[Opening TEXT SHOWN section]

NF-κB/P65 signaling pathway: a potential therapeutic target in postoperative cognitive dysfunction after sevoflurane anesthesia.

TLDR: The results suggest that the inhibition of NF-κB/P65 signaling pathway may relieve POCD after sevoflurane anesthesia.

Abstract: Objective This study aimed to explore the role of NF-κB/P65 signaling pathway in postoperative cognitive dysfunction (POCD) after sevoflurane anesthesia. Materials and methods A total of 120 male Sprague-Dawley (SD) rats were selected and assigned into five groups (24 rats in each group): the control, sevoflurane, sevoflurane + splenectomy, pyrrolidine dithiocarbamate (PDTC, a specific inhibitor of NF-κB), and sevoflurane + splenectomy + PDTC groups. Electrocardiogram (ECoG) and behavior changes of rats were monitored before and after anesthesia/operation. Ionized calcium-binding adapter molecules 1 (Iba-1) in the hippocampal zones were observed by immunofluorescence staining. Blood-brain barrier (BBB) permeability was determined by immunohistochemistry. The mRNA and protein expressions of NF-κB/P65 signaling pathway-related proteins and inflammatory cytokines were detected by qRT-PCR assay and Western blotting. Results During the anesthesia/operation, the vital signs of rats were stable, but the ECoG in the sevoflurane and sevoflurane + splenectomy groups mainly presented slow waves. The ECoG arousal response in the sevoflurane + splenectomy + PDTC group was observed. At 24 h after the anesthesia/operation, the expressions of NF-κB and P65 in the hippocampal zone, the expressions of IκBα and inflammatory cytokines (IL-1β, IL-6 and TNF-α), the expression of Iba-1 in rat hippocampal dentate gyrus (DG) zone and CA3 zone, and the permeability of BBB were significantly increased and the behavior of rats changed dramatically (all p 0.05). Conclusions These results suggest that the inhibition of NF-κB/P65 signaling pathway may relieve POCD after sevoflurane anesthesia.

[Closing TEXT SHOWN section]

■ TASK SET
1 – In the abstract, how many rats were assigned to each group?
2 – Condense the paragraph of the abstract beginning "Abstract: Objective This study aimed" into a short bulleted list that keeps its main facts.
3 – List the five groups of rats named in the abstract.

[Opening EXTRACTED MATERIAL section]

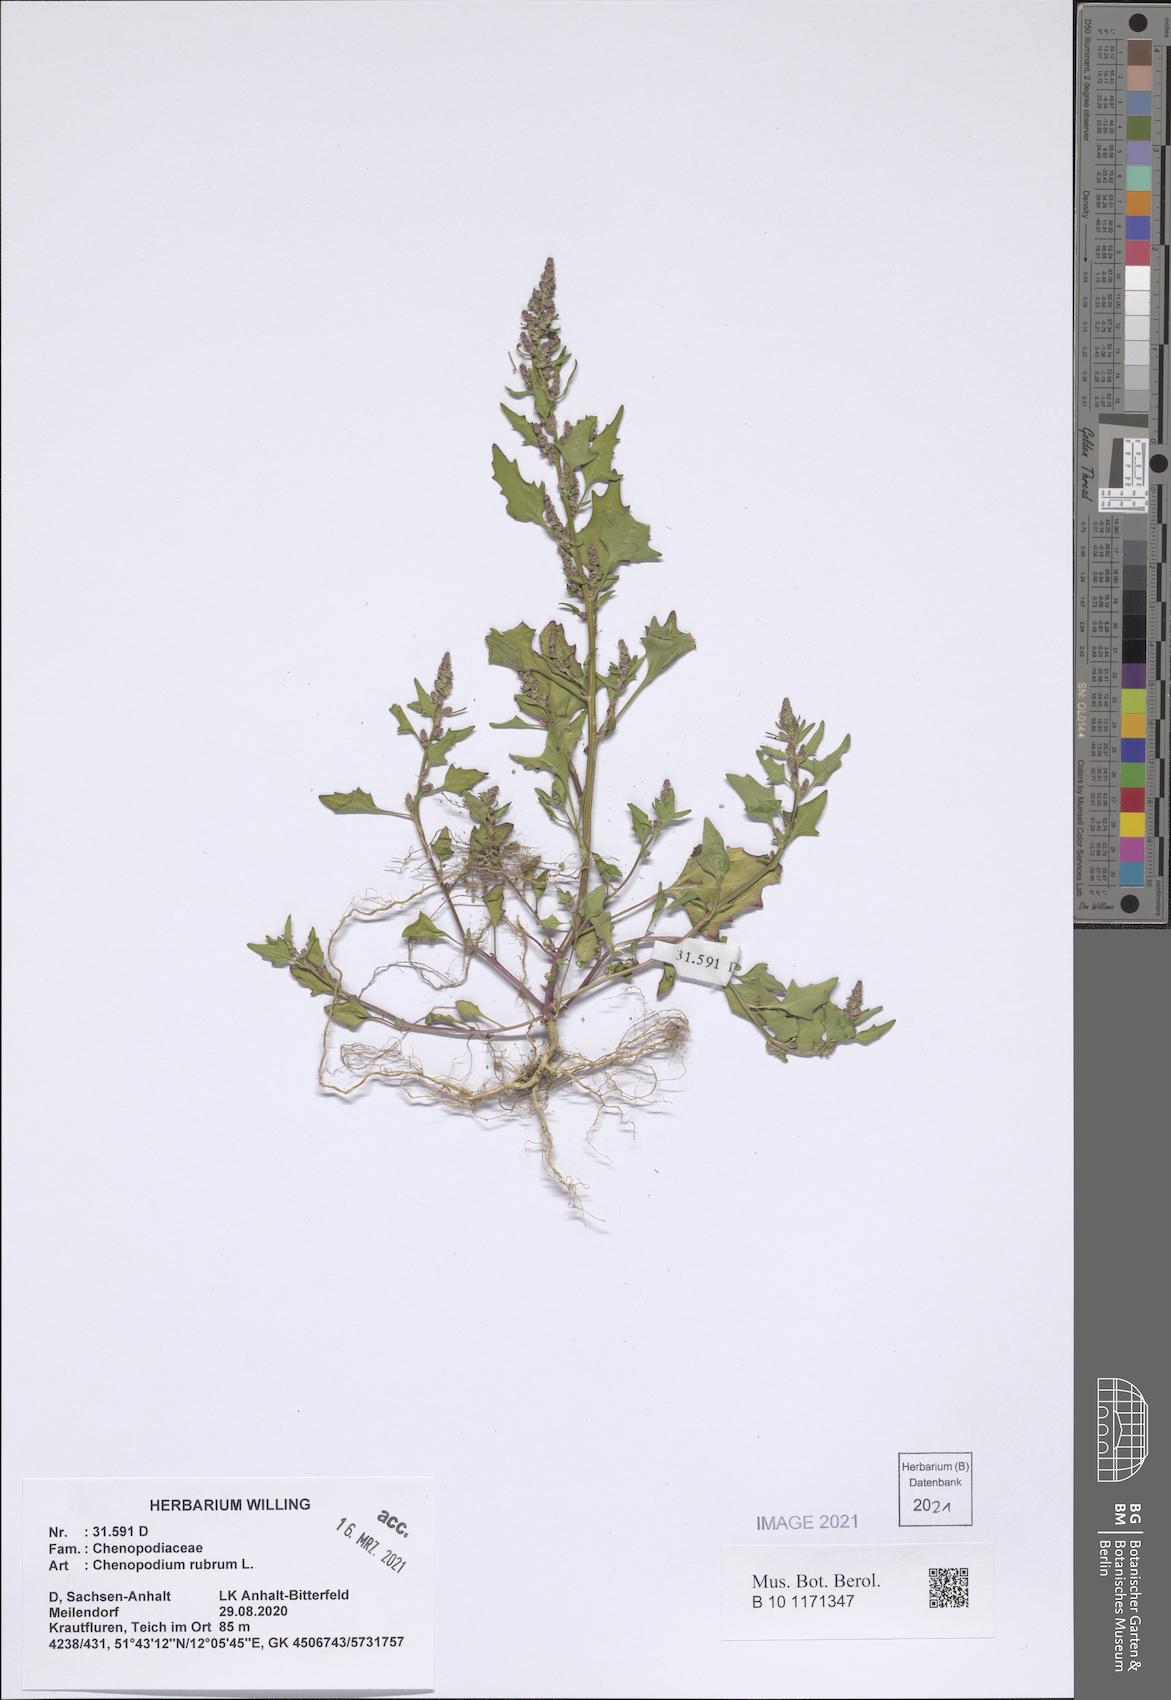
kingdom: Plantae
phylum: Tracheophyta
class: Magnoliopsida
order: Caryophyllales
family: Amaranthaceae
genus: Oxybasis
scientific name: Oxybasis rubra
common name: Red goosefoot
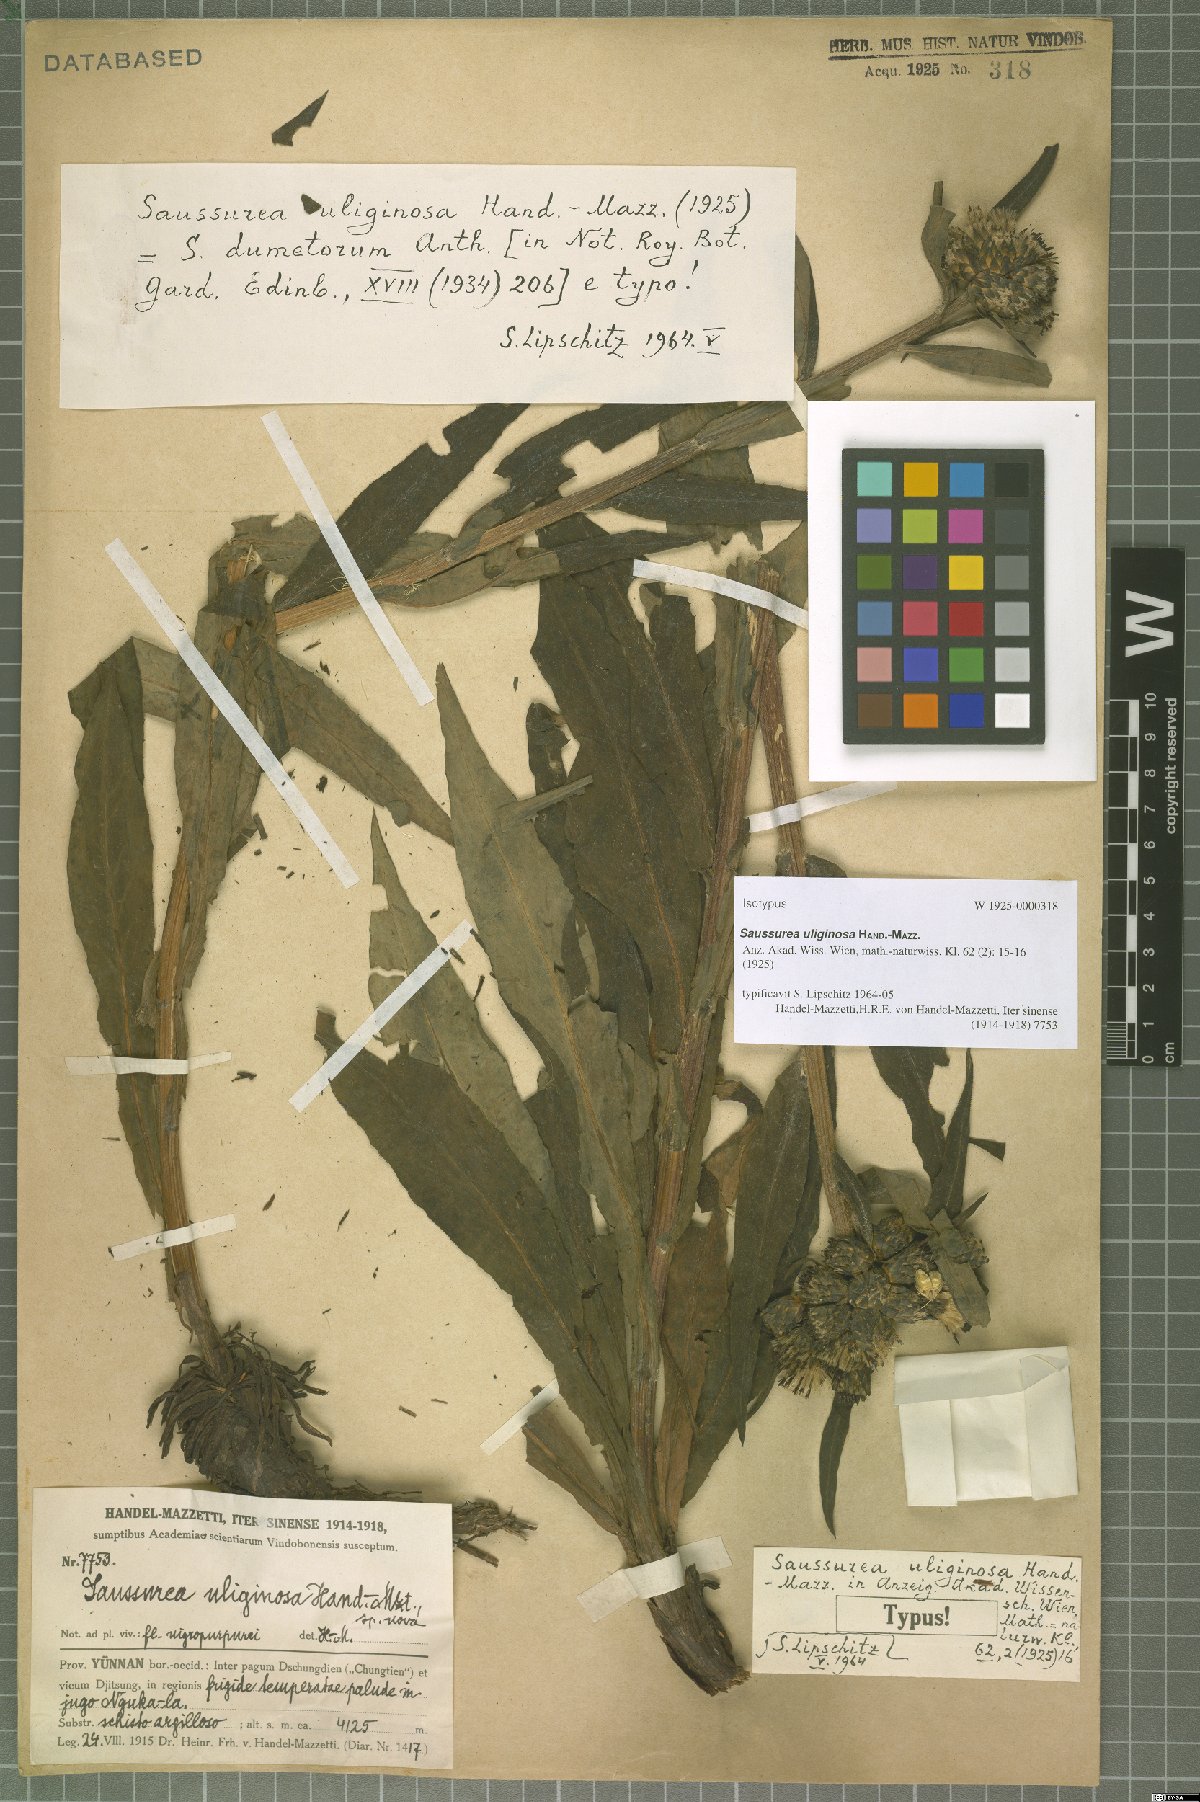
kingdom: Plantae
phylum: Tracheophyta
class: Magnoliopsida
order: Asterales
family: Asteraceae
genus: Saussurea
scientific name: Saussurea uliginosa
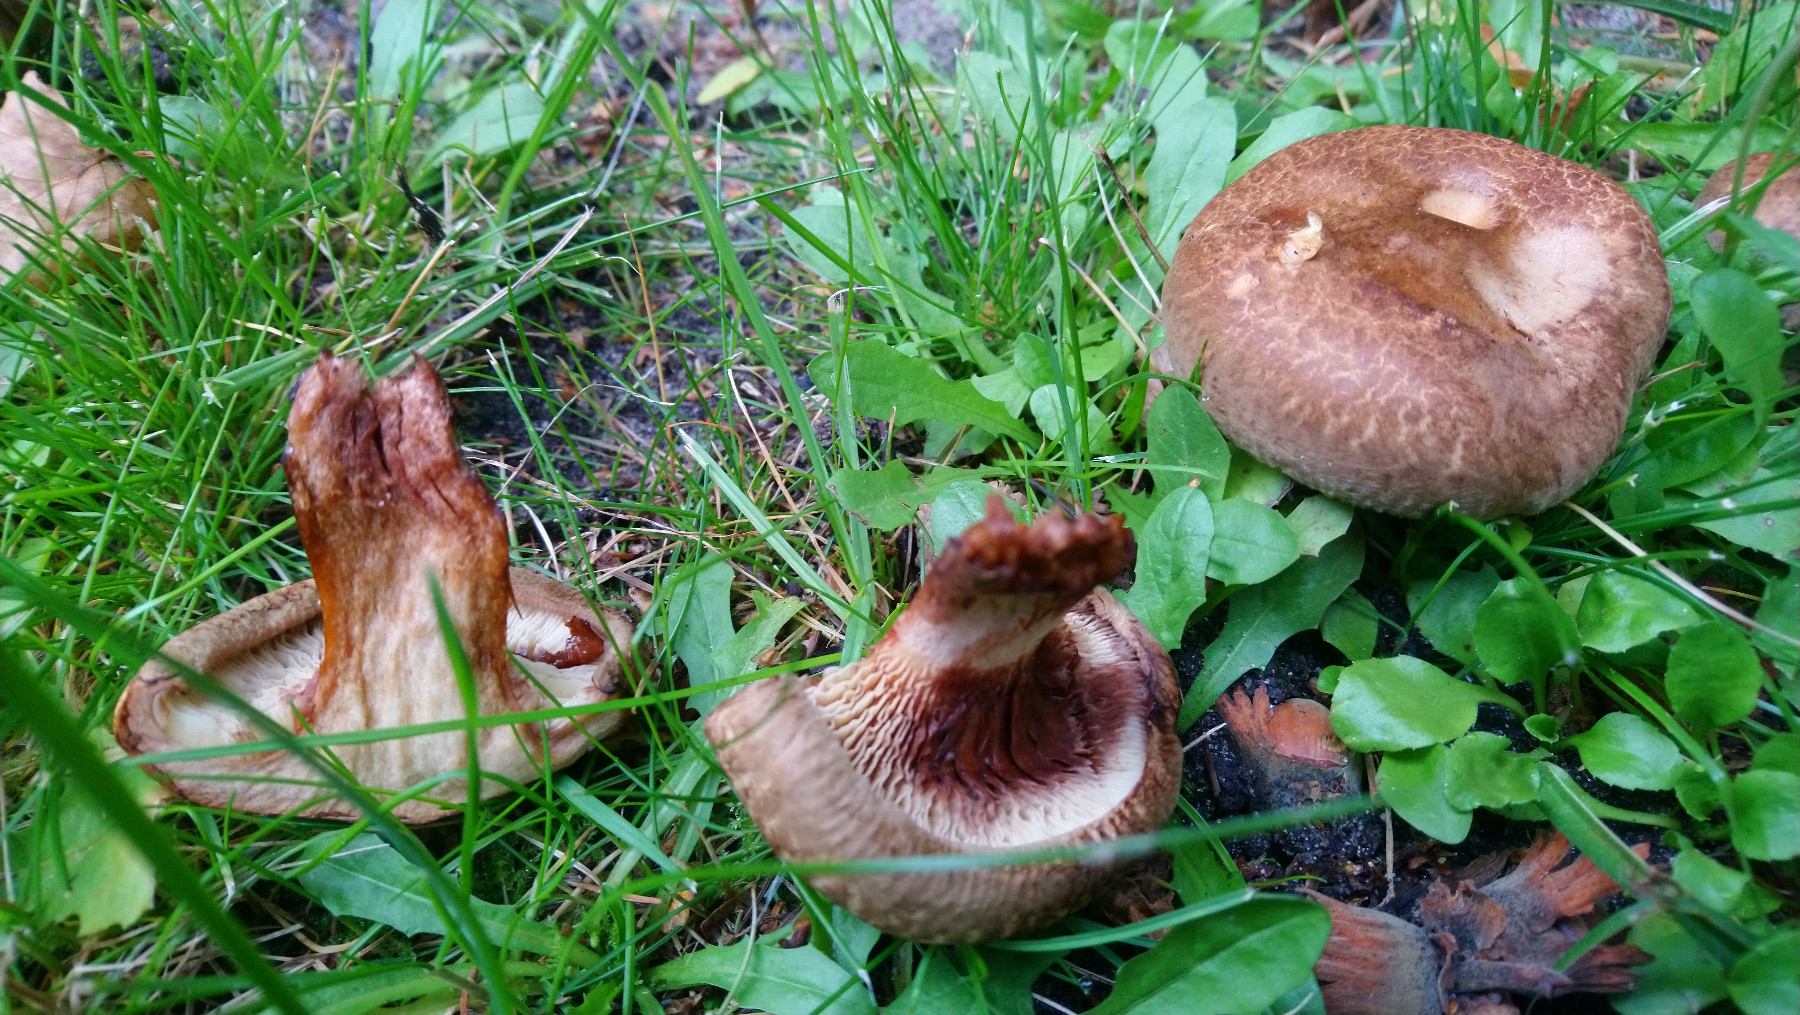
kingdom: Fungi
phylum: Basidiomycota
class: Agaricomycetes
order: Boletales
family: Paxillaceae
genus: Paxillus
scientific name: Paxillus involutus
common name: almindelig netbladhat
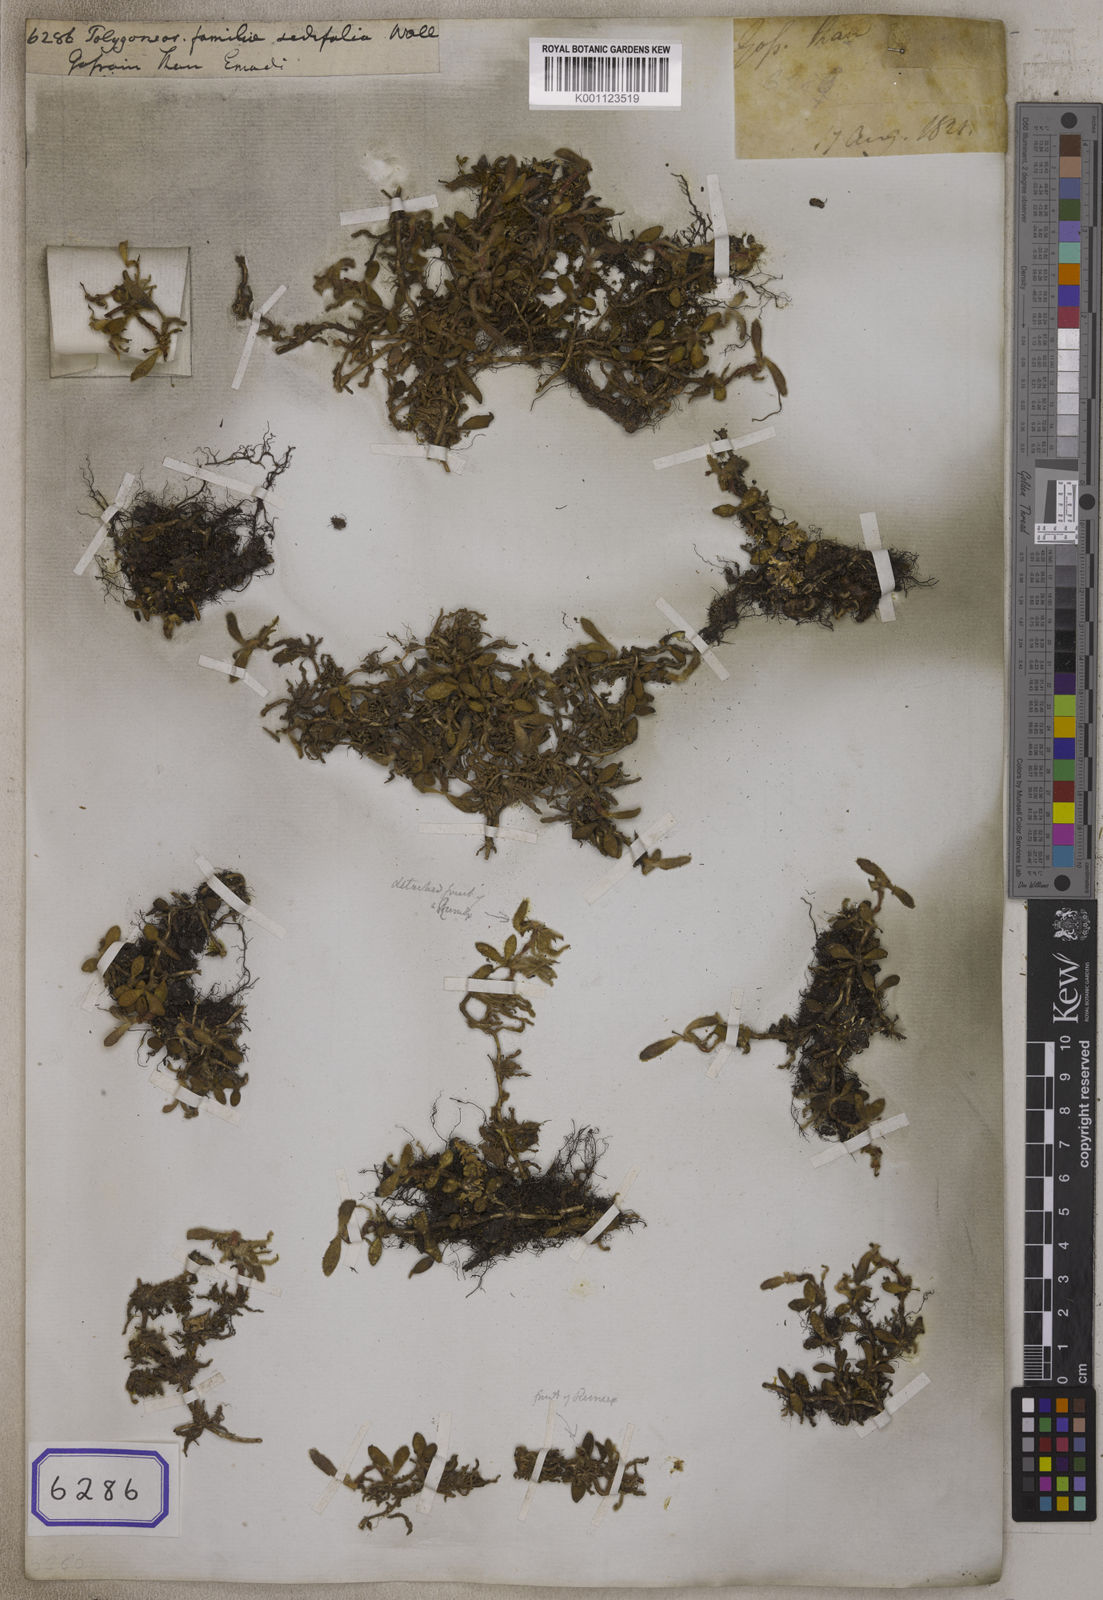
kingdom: Plantae
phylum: Tracheophyta
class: Magnoliopsida
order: Caryophyllales
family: Polygonaceae
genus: Polygonum
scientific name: Polygonum
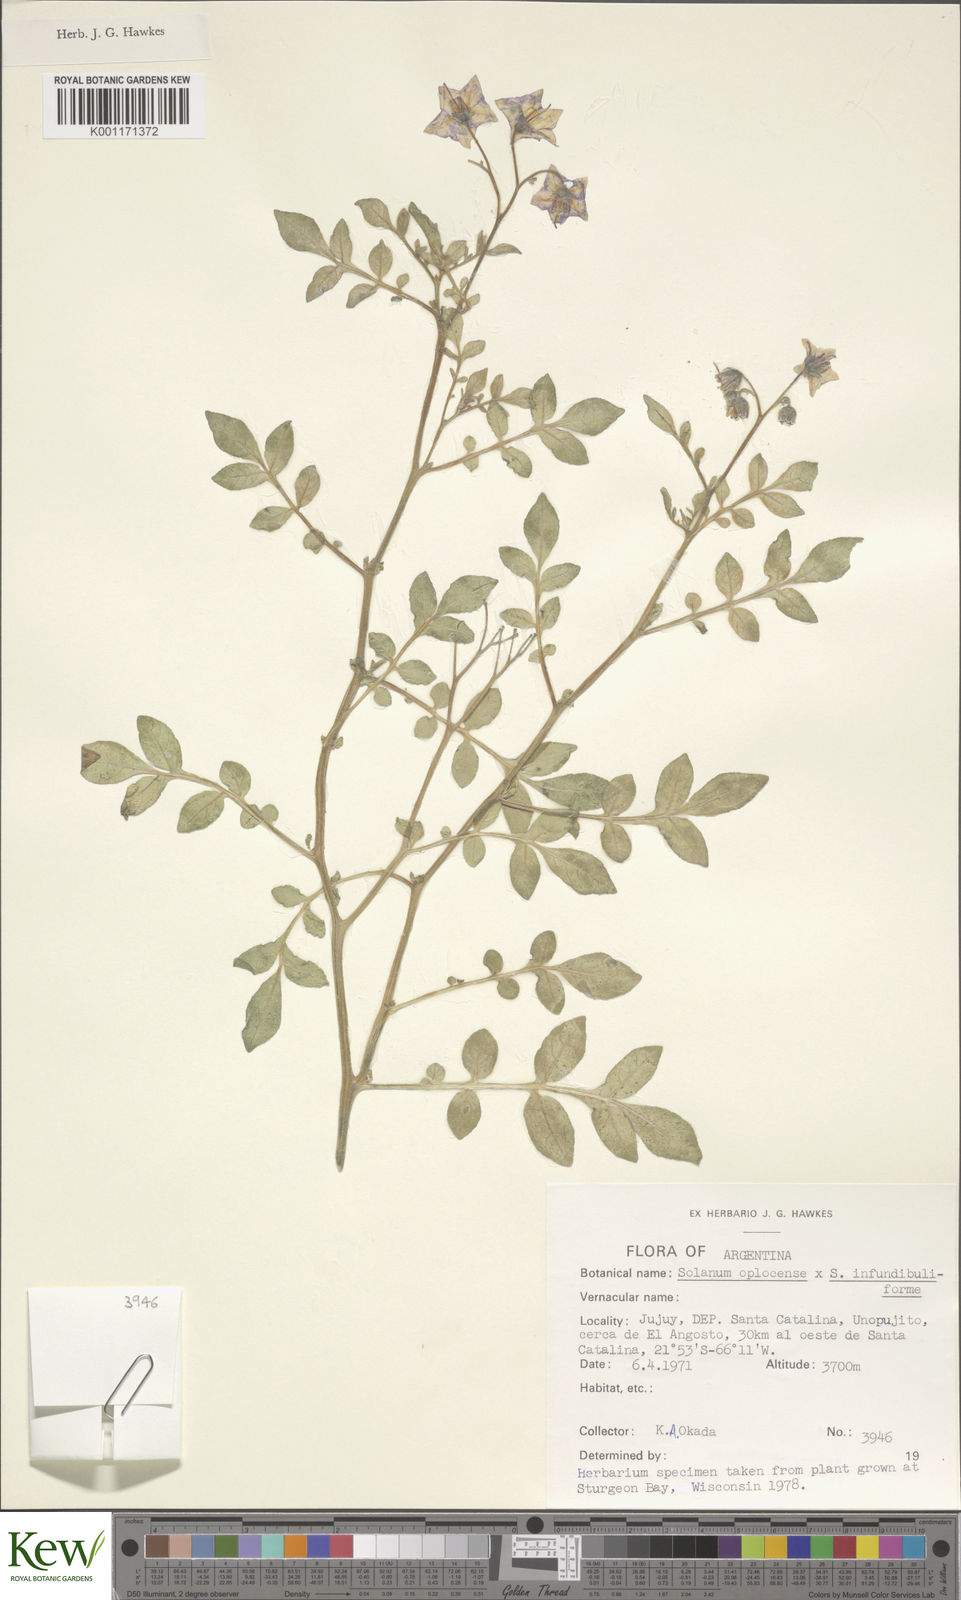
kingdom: Plantae
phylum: Tracheophyta
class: Magnoliopsida
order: Solanales
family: Solanaceae
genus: Solanum
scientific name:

[Closing EXTRACTED MATERIAL section]

■ ANSWERS PROVIDED
1 – Each group had 24 rats.

2 –
- Objective: to explore the role of the NF-κB/P65 signaling pathway in postoperative cognitive dysfunction (POCD) after sevoflurane anesthesia.
- Subjects: 120 male Sprague-Dawley rats in five groups of 24 (control, sevoflurane, sevoflurane + splenectomy, PDTC, and sevoflurane + splenectomy + PDTC).
- Methods: ECoG and behavior were monitored before and after anesthesia/operation. Iba-1 in the hippocampal zones was observed by immunofluorescence staining. BBB permeability was determined by immunohistochemistry. mRNA and protein expression of pathway-related proteins and inflammatory cytokines was measured by qRT-PCR and Western blotting.
- Results during anesthesia/operation: vital signs stayed stable. ECoG showed mainly slow waves in the sevoflurane and sevoflurane + splenectomy groups. An ECoG arousal response appeared in the sevoflurane + splenectomy + PDTC group.
- Results at 24 h: NF-κB, P65, IκBα, inflammatory cytokines (IL-1β, IL-6, TNF-α), Iba-1 in the DG and CA3 zones, and BBB permeability increased significantly, and rat behavior changed dramatically.
- Conclusion: inhibiting the NF-κB/P65 signaling pathway may relieve POCD after sevoflurane anesthesia.

3 –
- Control
- Sevoflurane
- Sevoflurane + splenectomy
- Pyrrolidine dithiocarbamate (PDTC)
- Sevoflurane + splenectomy + PDTC